Cooper explained. “It occurred to me that it was possible to pick him up, so I called the Coroner’s office. It was then that I found him not only on the coroner’s office desk but that he was on the unclaimed list. I knew what that had meant because I had been to the ceremonies before.”

While Cooper and Schave expressed gratitude for the service existing here for Los Angeles, they were disappointed that they weren’t aware of his death to claim him before being a part of a previous ceremony. They stated remorse about not being able to do something sooner, personally or collectively, with other community members helping.

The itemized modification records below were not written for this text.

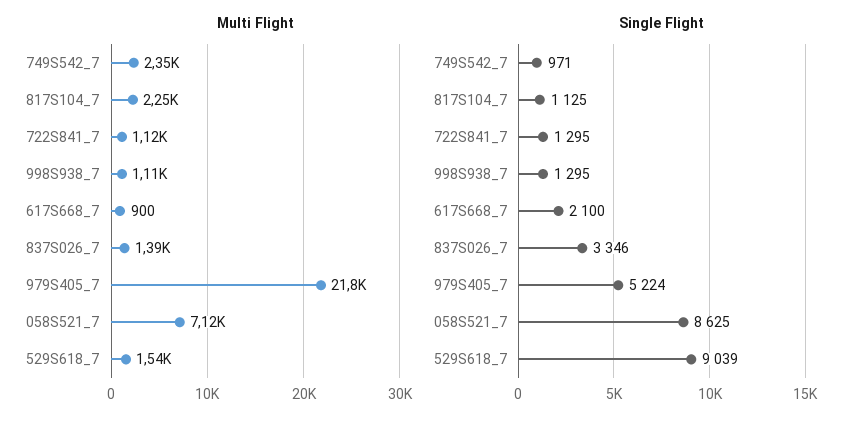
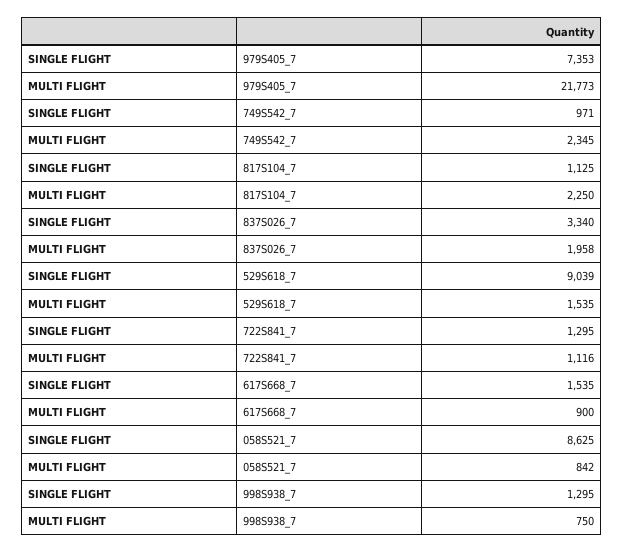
Multi Flight, 998S938_7: 1110 -> 750
Multi Flight, 837S026_7: 1390 -> 1958
Multi Flight, 058S521_7: 7120 -> 842
Single Flight, 617S668_7: 2100 -> 1535
Single Flight, 837S026_7: 3346 -> 3340
Single Flight, 979S405_7: 5224 -> 7353

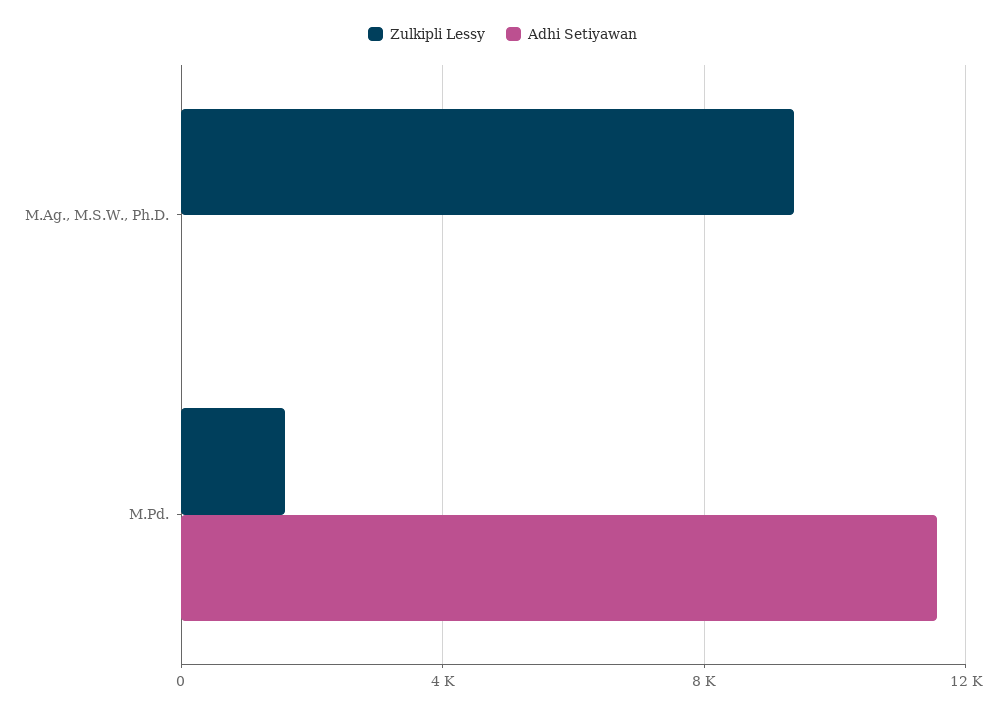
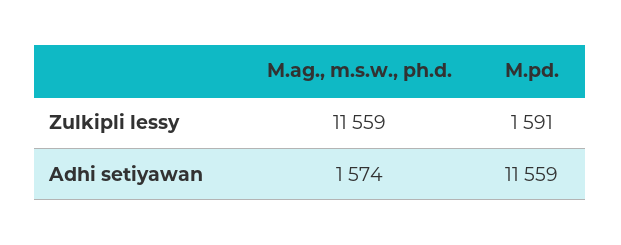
Zulkipli Lessy, M.Ag., M.S.W., Ph.D.: 9500 -> 11559
Adhi Setiyawan, M.Ag., M.S.W., Ph.D.: 0 -> 1574

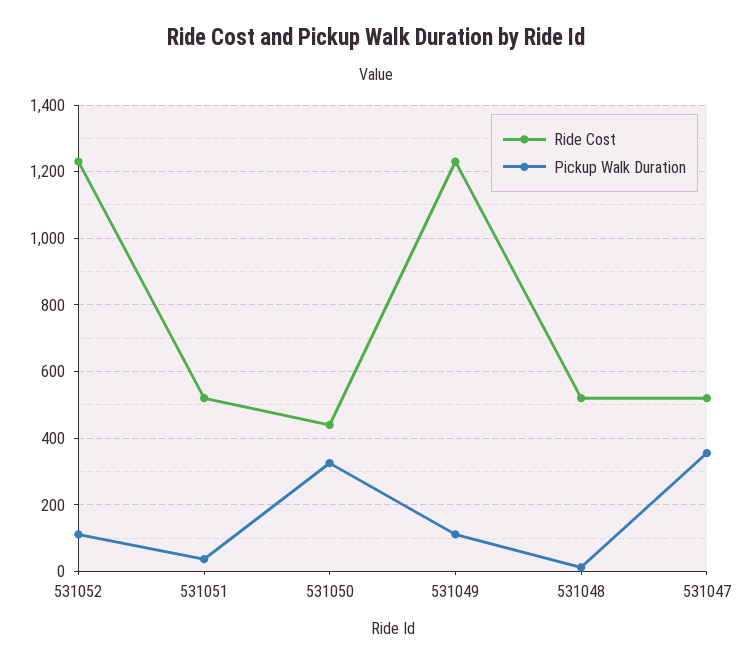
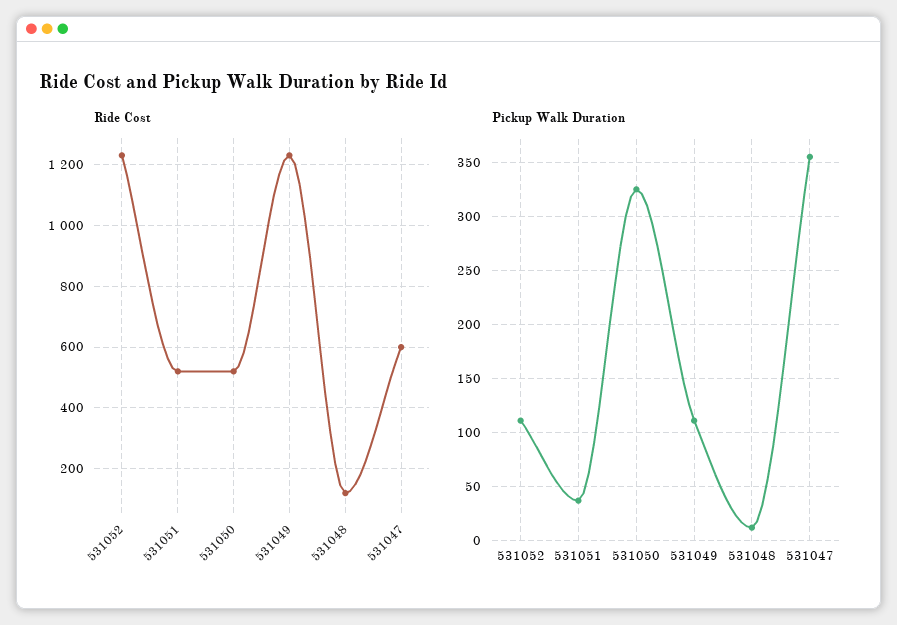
Ride Cost, 531050: 440 -> 520
Ride Cost, 531048: 520 -> 120
Ride Cost, 531047: 520 -> 600

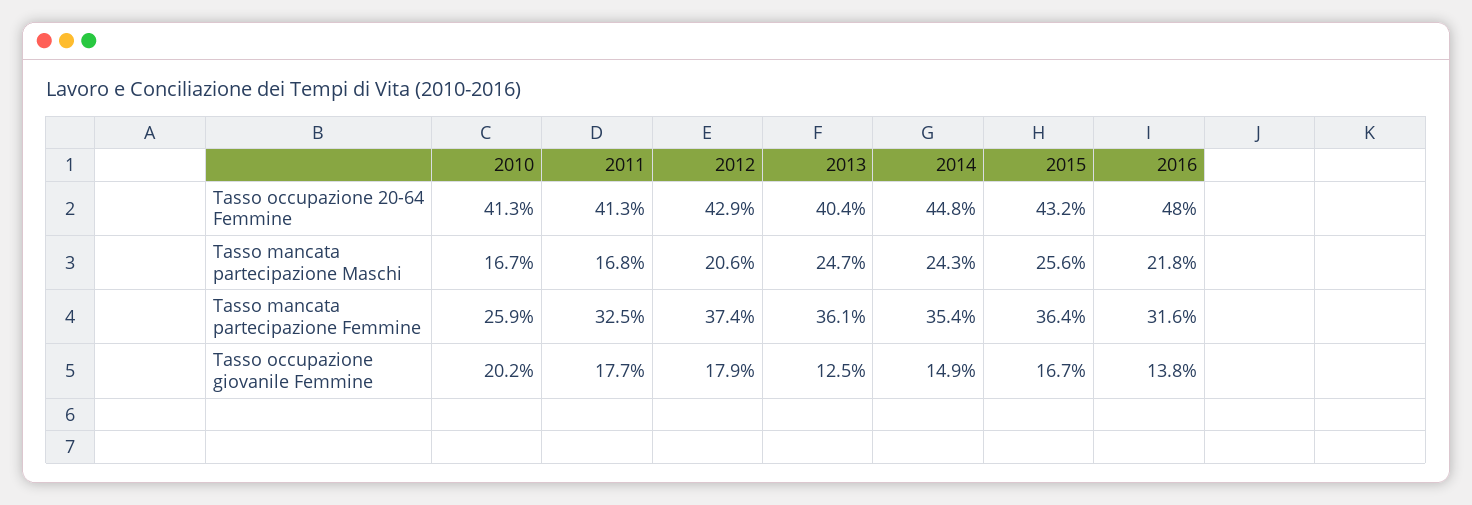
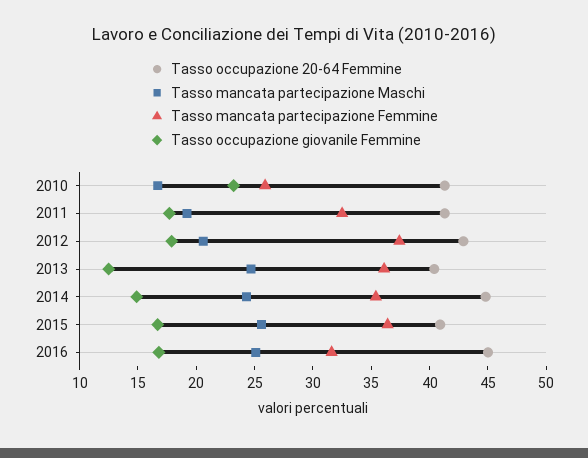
Tasso occupazione 20-64 Femmine, 2015: 43.2 -> 41
Tasso occupazione 20-64 Femmine, 2016: 48 -> 45
Tasso mancata partecipazione Maschi, 2011: 16.8 -> 19
Tasso mancata partecipazione Maschi, 2016: 21.8 -> 25
Tasso occupazione giovanile Femmine, 2010: 20.2 -> 23
Tasso occupazione giovanile Femmine, 2016: 13.8 -> 17

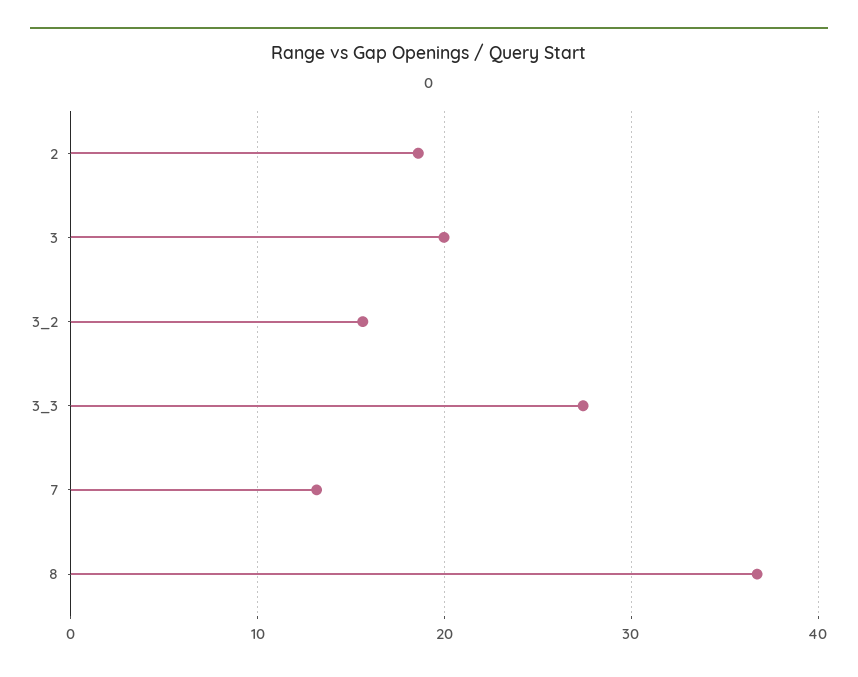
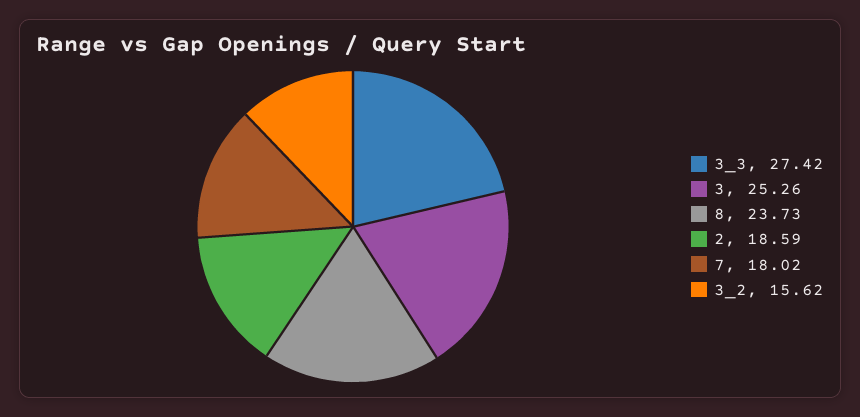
3: 20 -> 25.26
7: 13 -> 18.02
8: 37 -> 23.73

“I felt regret because if I had found him or found out about it- if I had found out about his physical remains earlier, I might have asked if he didn’t have family, if the community could chip in to honor him.”

Individuals around LA who might be concerned that their loved one may be in a coming or previous ceremony can ask to consult records for the year that their loved one may have been lost. LA County records everyone who has passed through their crematorium in physical logbooks in the cemetery chapel. Unfortunately, these books are neither digital nor publicly accessible without a direct request. If you are concerned that your loved one might have passed through there, you’ll have to contact the cemetery office to check and examine their records. If you find that your loved one is in their records, you can, like Cooper and Schave, honor them afterwards as you wish. LA County officials encourage you to go before the annual ceremony if you can.

Whether you know someone included at the service or not, members of the public like Blick encourage you to embrace compassion.

“I think it’s cool to be here for people who don’t have anyone.”